Required action ::
Please copy every line of text in the material below word for word, leaving out the pictures.

[Data visualization images]
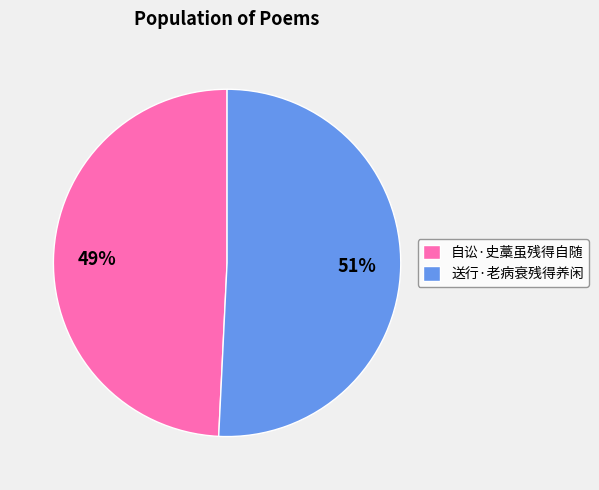

Which category has the biggest portion of the pie?

送行·老病衰残得养闲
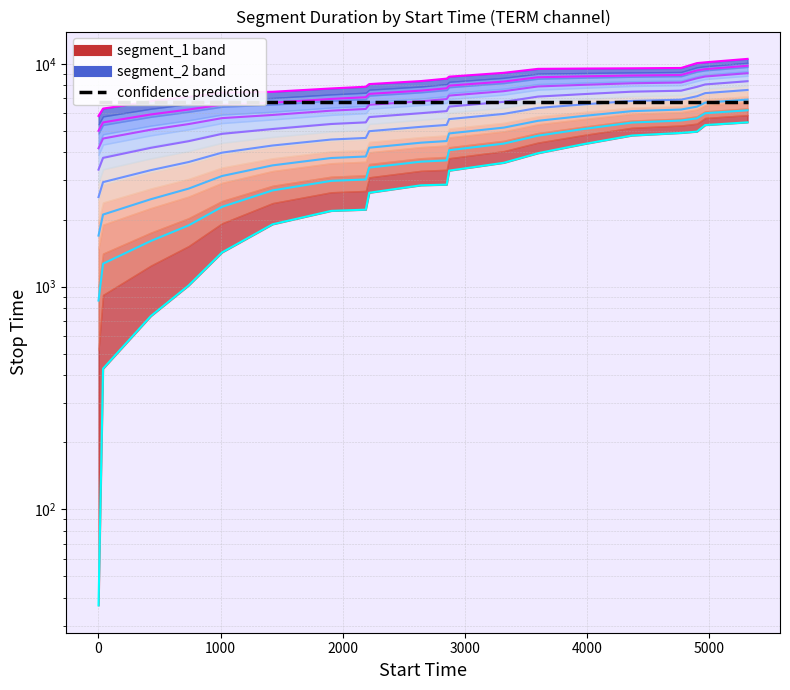

At which category is the sum across all series the highest?

5312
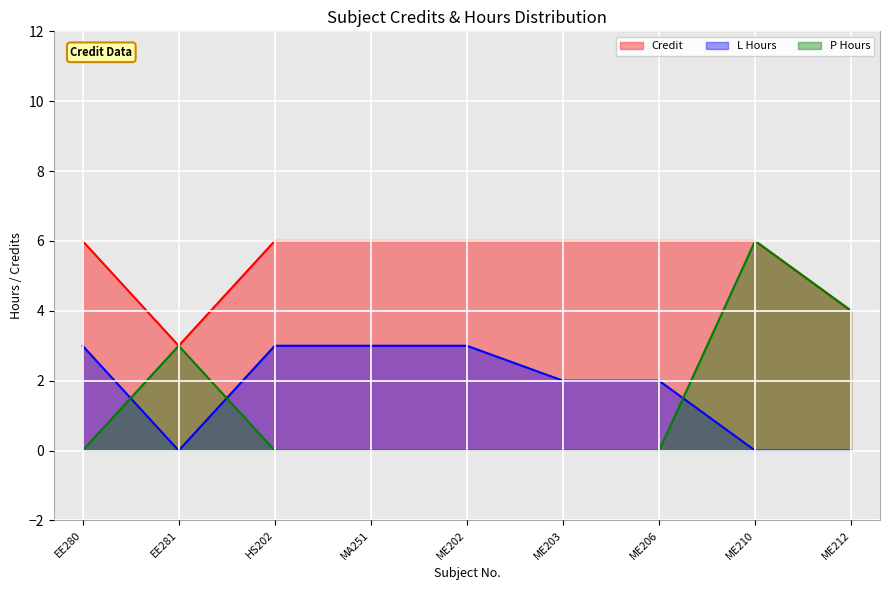

Reading left to right, transcribe all the data shown in this chart.

Credit: EE280=6	EE281=3	HS202=6	MA251=6	ME202=6	ME203=6	ME206=6	ME210=6	ME212=4
L Hours: EE280=3	EE281=0	HS202=3	MA251=3	ME202=3	ME203=2	ME206=2	ME210=0	ME212=0
P Hours: EE280=0	EE281=3	HS202=0	MA251=0	ME202=0	ME203=0	ME206=0	ME210=6	ME212=4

Written solution ::
Which category has the biggest portion of the pie?

送行·老病衰残得养闲

At which category is the sum across all series the highest?

5312

Reading left to right, transcribe all the data shown in this chart.

Credit: EE280=6	EE281=3	HS202=6	MA251=6	ME202=6	ME203=6	ME206=6	ME210=6	ME212=4
L Hours: EE280=3	EE281=0	HS202=3	MA251=3	ME202=3	ME203=2	ME206=2	ME210=0	ME212=0
P Hours: EE280=0	EE281=3	HS202=0	MA251=0	ME202=0	ME203=0	ME206=0	ME210=6	ME212=4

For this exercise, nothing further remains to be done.